Fitch mengatakan reformasi peradilan yang diusulkan "dapat berdampak negatif pada profil kredit Israel". Ini, tulis lembaga itu, melemahkan indikator tata kelola dan pemeriksaan institusional mengarah pada hasil kebijakan yang lebih buruk atau sentimen negatif investor yang berkelanjutan.
"Pengesahan aturan serupa di negara lain, yang katanya telah menyebabkan pelemahan signifikan indikator tata kelola Bank Dunia. Indikator-indikator tersebut memainkan peran penting dalam membentuk peringkat yang diberikan ke negara-negara," terang Fitch.
Fitch juga menunjukkan bahwa proposal yudisial di Israel menemui "masyarakat sipil yang kuat dan oposisi politik", yang pada gilirannya memecah belah masyarakat Israel. Israel adalah ekonomi terbesar kedua berdasarkan PDB di Timur Tengah setelah Arab Saudi.
Sementara Moody mengemukakan keprihatinan di mana keputusan itu akan berpengaruh pada kepercayaan investor dan rating mereka terhadap Negeri Yahudi itu. Pada gilirannya, hal tersebut berpengaruh dalam hal penggalangan dana investasi.

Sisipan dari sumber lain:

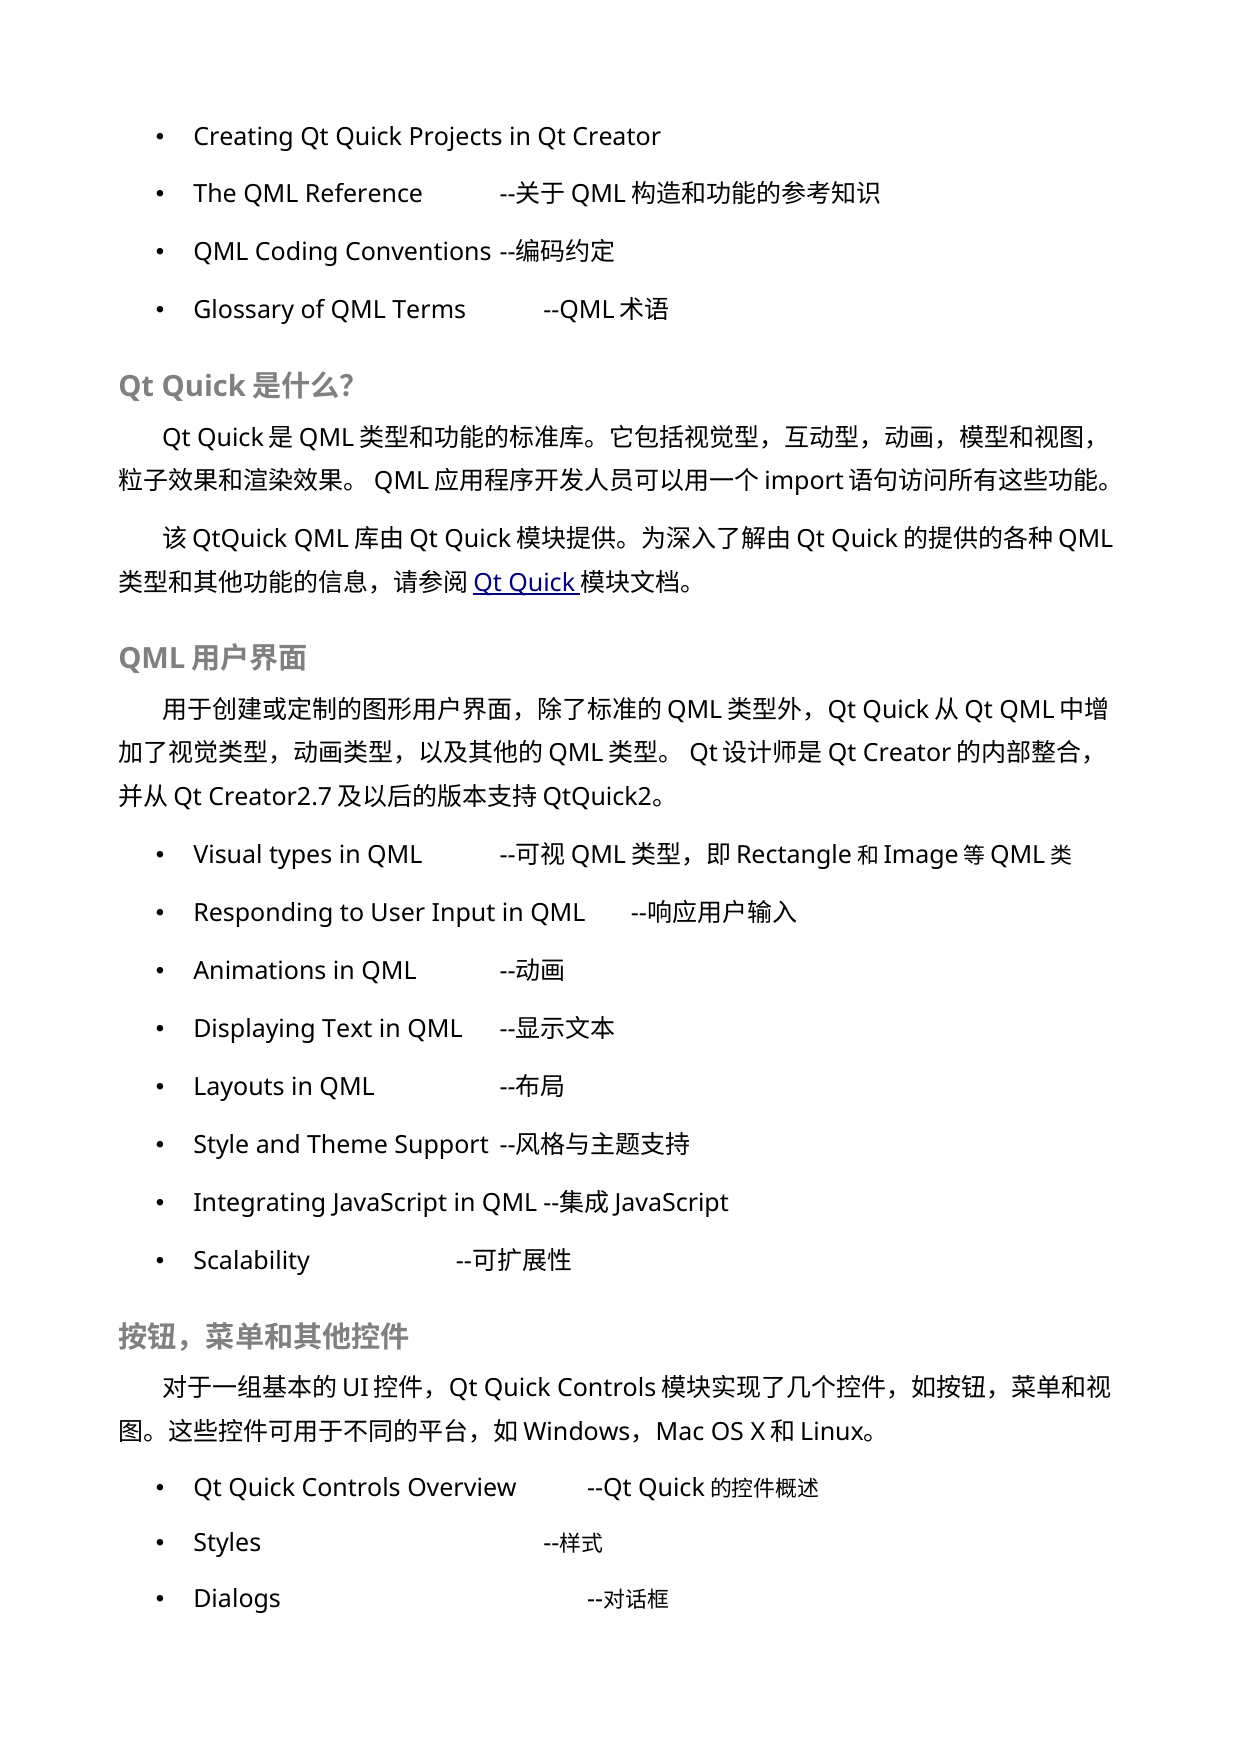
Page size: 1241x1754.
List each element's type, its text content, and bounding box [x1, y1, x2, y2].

list Visual types in QML --可视QML类型，即Rectangle和Image等QML类 [156, 834, 1122, 871]
subtitle Qt Quick是什么？ [118, 362, 1122, 404]
list Dialogs --对话框 [156, 1580, 1122, 1614]
list QML Coding Conventions --编码约定 [156, 232, 1122, 268]
list Creating Qt Quick Projects in Qt Creator [156, 118, 1122, 152]
list Glossary of QML Terms --QML术语 [156, 289, 1122, 326]
text Qt Quick是QML类型和功能的标准库。它包括视觉型，互动型，动画，模型和视图，粒子效果和渲染效果。 QML应用程序开发人员可以用一个import语句访问所有这些功能。 [118, 417, 1122, 497]
list Animations in QML --动画 [156, 950, 1122, 987]
list Qt Quick Controls Overview --Qt Quick的控件概述 [156, 1469, 1122, 1503]
text 用于创建或定制的图形用户界面，除了标准的QML类型外，Qt Quick从Qt QML中增加了视觉类型，动画类型，以及其他的QML类型。 Qt设计师是Qt Creator的内部整合，并从Qt Creator2.7及以后的版本支持QtQuick2。 [118, 689, 1122, 813]
list The QML Reference --关于QML构造和功能的参考知识 [156, 173, 1122, 210]
text 对于一组基本的UI控件，Qt Quick Controls模块实现了几个控件，如按钮，菜单和视图。这些控件可用于不同的平台，如Windows，Mac OS X和Linux。 [118, 1368, 1122, 1448]
list Style and Theme Support --风格与主题支持 [156, 1124, 1122, 1161]
list Layouts in QML --布局 [156, 1066, 1122, 1103]
list Integrating JavaScript in QML --集成JavaScript [156, 1182, 1122, 1219]
list Displaying Text in QML --显示文本 [156, 1008, 1122, 1045]
subtitle 按钮，菜单和其他控件 [118, 1313, 1122, 1355]
list Styles --样式 [156, 1525, 1122, 1559]
subtitle QML用户界面 [118, 634, 1122, 677]
text 该QtQuick QML库由Qt Quick模块提供。为深入了解由Qt Quick的提供的各种QML类型和其他功能的信息，请参阅Qt Quick模块文档。 [118, 518, 1122, 598]
list Scalability --可扩展性 [156, 1241, 1122, 1277]
list Responding to User Input in QML --响应用户输入 [156, 892, 1122, 929]
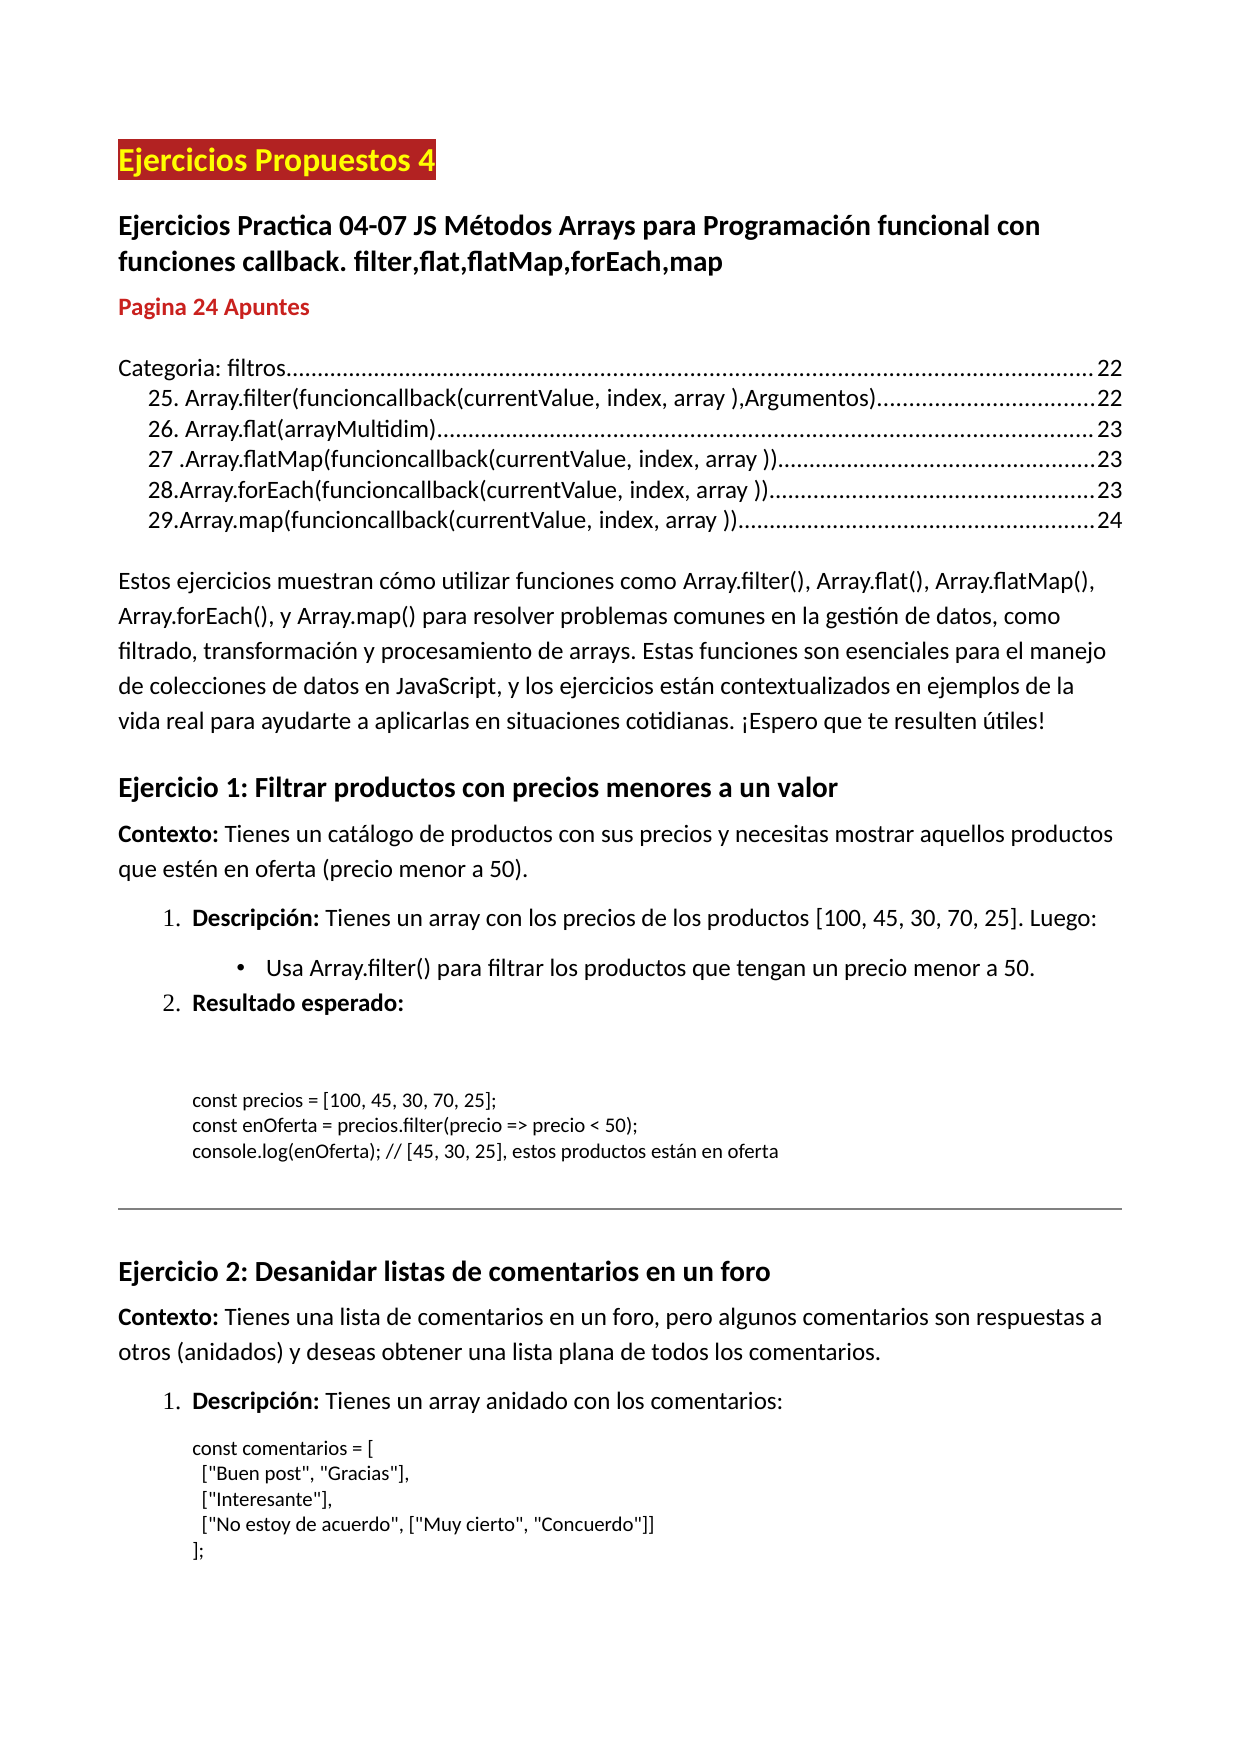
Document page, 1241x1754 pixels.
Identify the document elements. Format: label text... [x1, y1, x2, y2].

list Usa Array.filter() para filtrar los productos que tengan un precio menor a 50. [236, 952, 1122, 982]
list ["No estoy de acuerdo", ["Muy cierto", "Concuerdo"]] [162, 1511, 1122, 1537]
subtitle Ejercicio 1: Filtrar productos con precios menores a un valor [118, 769, 1122, 805]
list const precios = [100, 45, 30, 70, 25]; [162, 1087, 1122, 1113]
text Contexto: Tienes una lista de comentarios en un foro, pero algunos comentarios son respuestas a otros (anidados) y deseas obtener una lista plana de todos los comentarios. [118, 1301, 1122, 1366]
list const comentarios = [ [162, 1435, 1122, 1461]
list ["Interesante"], [162, 1486, 1122, 1511]
list Resultado esperado: [162, 987, 1122, 1017]
text Contexto: Tienes un catálogo de productos con sus precios y necesitas mostrar aquellos productos que estén en oferta (precio menor a 50). [118, 818, 1122, 883]
list Descripción: Tienes un array anidado con los comentarios: [162, 1386, 1122, 1416]
text 27 .Array.flatMap(funcioncallback(currentValue, index, array )) 23 [148, 443, 1122, 474]
text 28.Array.forEach(funcioncallback(currentValue, index, array )) 23 [148, 474, 1122, 504]
list console.log(enOferta); // [45, 30, 25], estos productos están en oferta [162, 1138, 1122, 1163]
subtitle Ejercicios Practica 04-07 JS Métodos Arrays para Programación funcional con funciones callback. filter,flat,flatMap,forEach,map [118, 207, 1122, 278]
text 26. Array.flat(arrayMultidim) 23 [148, 413, 1122, 443]
list Descripción: Tienes un array con los precios de los productos [100, 45, 30, 70, 25]. Luego: [162, 902, 1122, 933]
subtitle Ejercicios Propuestos 4 [118, 139, 1122, 180]
subtitle Ejercicio 2: Desanidar listas de comentarios en un foro [118, 1253, 1122, 1288]
text Categoria: filtros 22 [118, 352, 1122, 382]
text Estos ejercicios muestran cómo utilizar funciones como Array.filter(), Array.flat(), Array.flatMap(), Array.forEach(), y Array.map() para resolver problemas comunes en la gestión de datos, como filtrado, transformación y procesamiento de arrays. Estas funciones son esenciales para el manejo de colecciones de datos en JavaScript, y los ejercicios están contextualizados en ejemplos de la vida real para ayudarte a aplicarlas en situaciones cotidianas. ¡Espero que te resulten útiles! [118, 565, 1122, 736]
text Pagina 24 Apuntes [118, 291, 1122, 321]
text 25. Array.filter(funcioncallback(currentValue, index, array ),Argumentos) 22 [148, 382, 1122, 413]
text 29.Array.map(funcioncallback(currentValue, index, array )) 24 [148, 504, 1122, 535]
list ["Buen post", "Gracias"], [162, 1461, 1122, 1486]
list ]; [162, 1537, 1122, 1562]
list const enOferta = precios.filter(precio => precio < 50); [162, 1113, 1122, 1138]
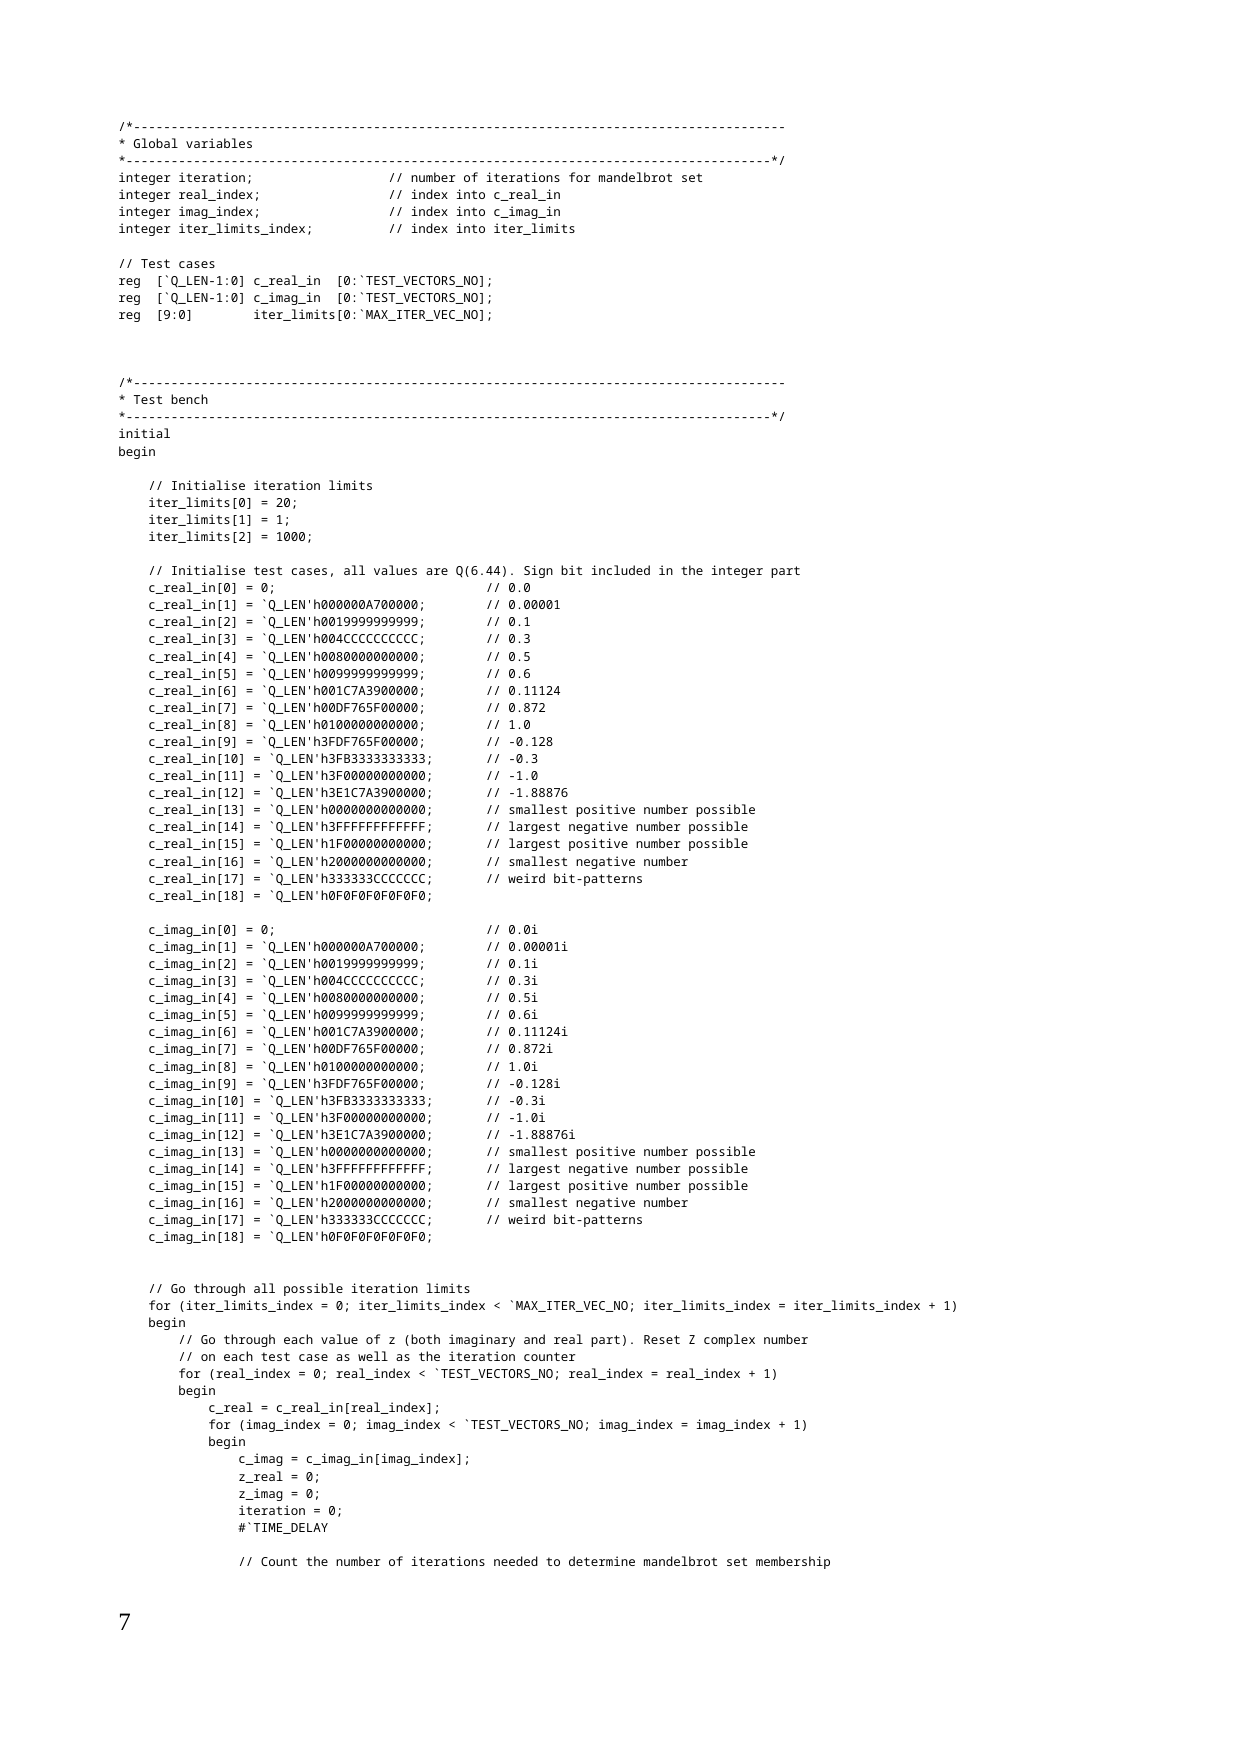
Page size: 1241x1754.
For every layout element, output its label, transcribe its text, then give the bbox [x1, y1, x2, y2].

"Implementasi perubahan semacam itu jelas akan berdampak negatif bagi penilaian kami terhadap kekuatan institusi dan tata kelola, yang sejauh ini kami anggap sebagai fitur positif dari Profil kredit berdaulat Israel," tulisnya.
CEO MarketVector, Steven Schoenfeld, pun mengatakan dia yakin investor berhak mengkhawatirkan situasi di Israel. MarketVector mempertahankan indeks saham, termasuk Blue Star Fund, yang dibuat Schoenfeld untuk melacak saham Israel.
"Sebagian besar perhatian ada di bidang modal ventura dan ekuitas swasta Israel yang penting," kata Schoenfeld.
"Anda tidak dapat memisahkan unicorn dan startup Israel serta peningkatan dari pasar ekuitas. Saat pendanaan melambat, kita akan melihat dampaknya pada pasar saham, dan itu terjadi sekarang."